Le Monde dimanche 19 - lundi 20 novembre 2000 et du 26-27 novembre 2000. Le Figaro 10 jan 2001, Commentaires sur "l'arrêt PERRUCHE."
L'arrêt "de principe" rendu en séance plénière le 17 novembre 2000 par la Cour de Cassation est appelé à influencer profondément et peut-être définitivement les conceptions médicales, morales, philosophiques, religieuses, socio-politiques mêmes de l'humanité tout entière sur la vie et son corollaire, la mort.
Un jeune garçon lourdement handicapé à la suite d'une erreur de diagnostic médical et de laboratoire (une rubéole méconnue chez sa mère) s'est vu attribuer une indemnité en réparation du préjudice d'avoir été laissé en vie, au lieu d'avoir été supprimé par un avortement : loi de 1975, complétée en 1994, suivant laquelle "une anomalie d'une particulière gravité et au-dessus de toute possibilité thérapeutique" pouvait justifier l'indication d'une IVG. Rappelons une fois encore que le terme d'IVG masque pudiquement l'acte, puisque l'avortement est bien un acte volontaire, mais définitif, et non un acte seulement interrompu, laissant supposer qu'on peut poursuivre la grossesse comme un discours ou un voyage momentanément suspendu.

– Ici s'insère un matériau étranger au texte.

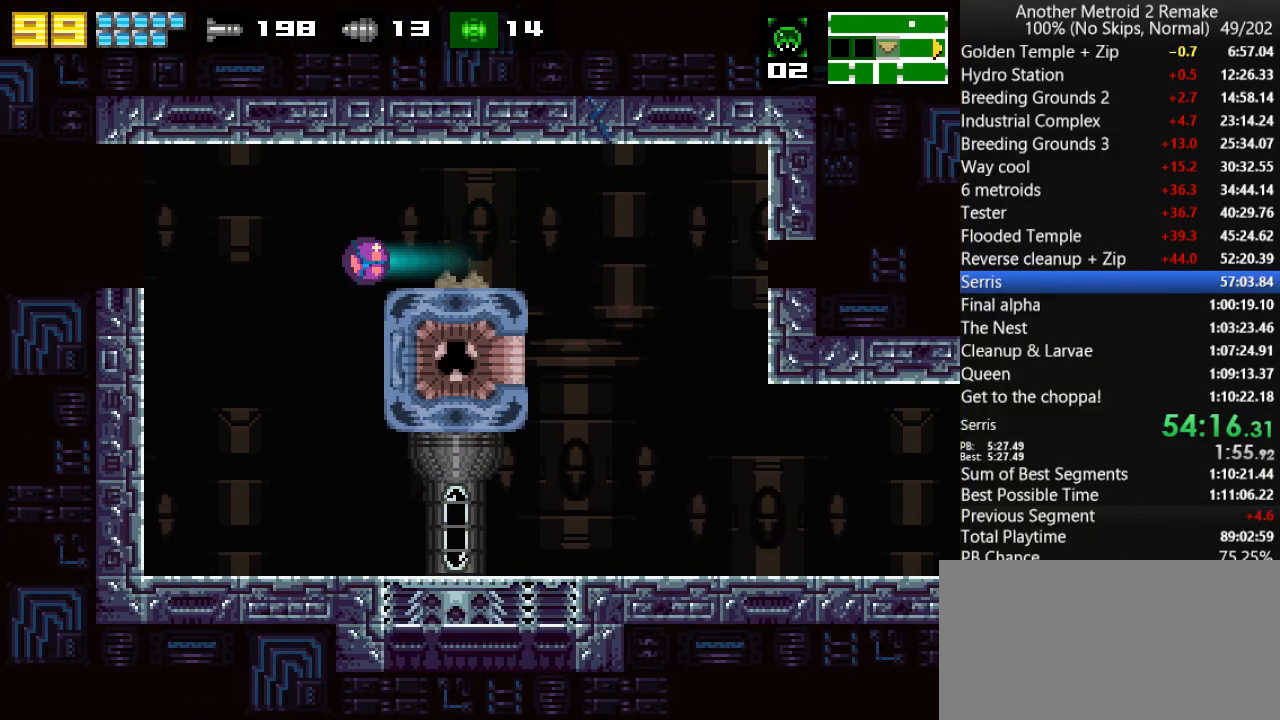
{"keys": ["left"], "events": [[216, "up", "down"], [283, "jump", "down"], [316, "up", "up"], [450, "jump", "up"]]}
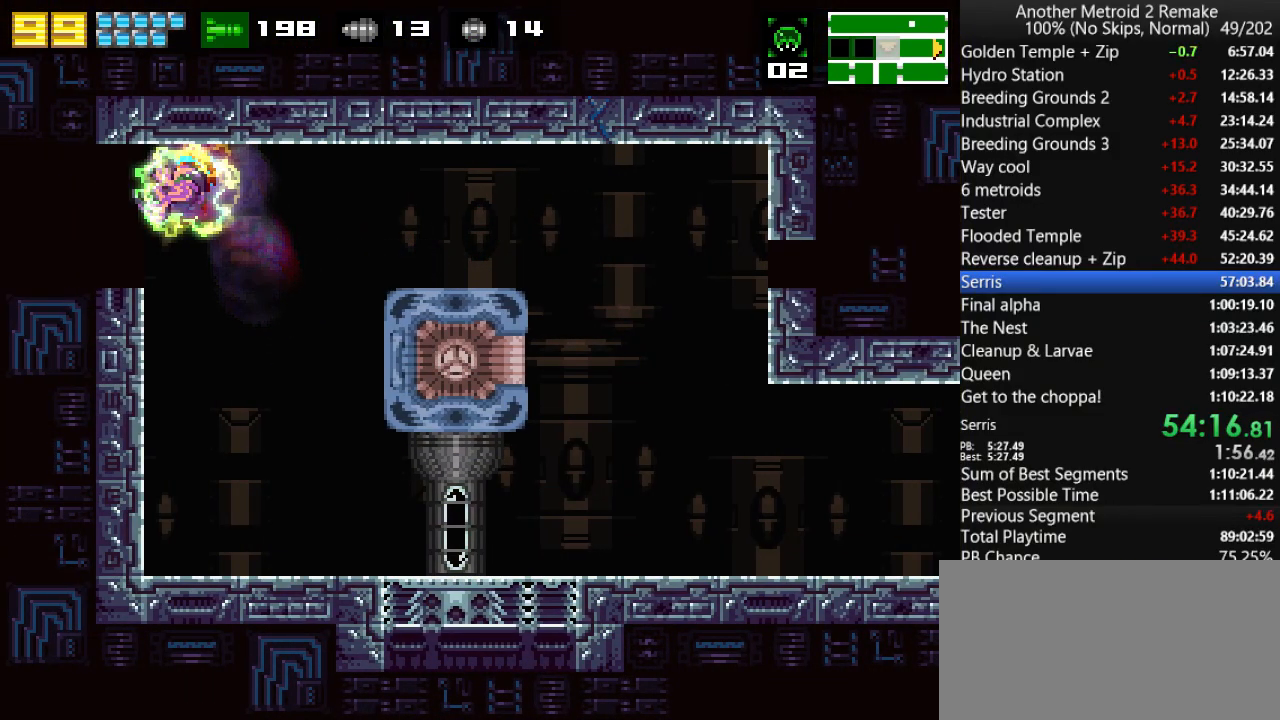
{"keys": ["left", "up"], "events": [[366, "up", "down"]]}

Personne ne conteste ni la faute médicale, ni l'erreur de laboratoire pour lesquelles les parents avaient été d'ailleurs indemnisés dès 1992.
Personne ne conteste non plus l'autorité suprême de la Cour de Cassation qui interprète et applique le Droit.
Par contre, on est conduit à s'interroger sur les conséquences induites par cet arrêt sur la valeur marchande de la vie elle-même et le droit à réparation si elle n'est pas conforme au modèle requis par la Société.
Laisser vivre un individu porteur d'un futur handicap décelé à temps, constitue désormais un préjudice indemnisable, au même titre qu'une marchandise non - conforme.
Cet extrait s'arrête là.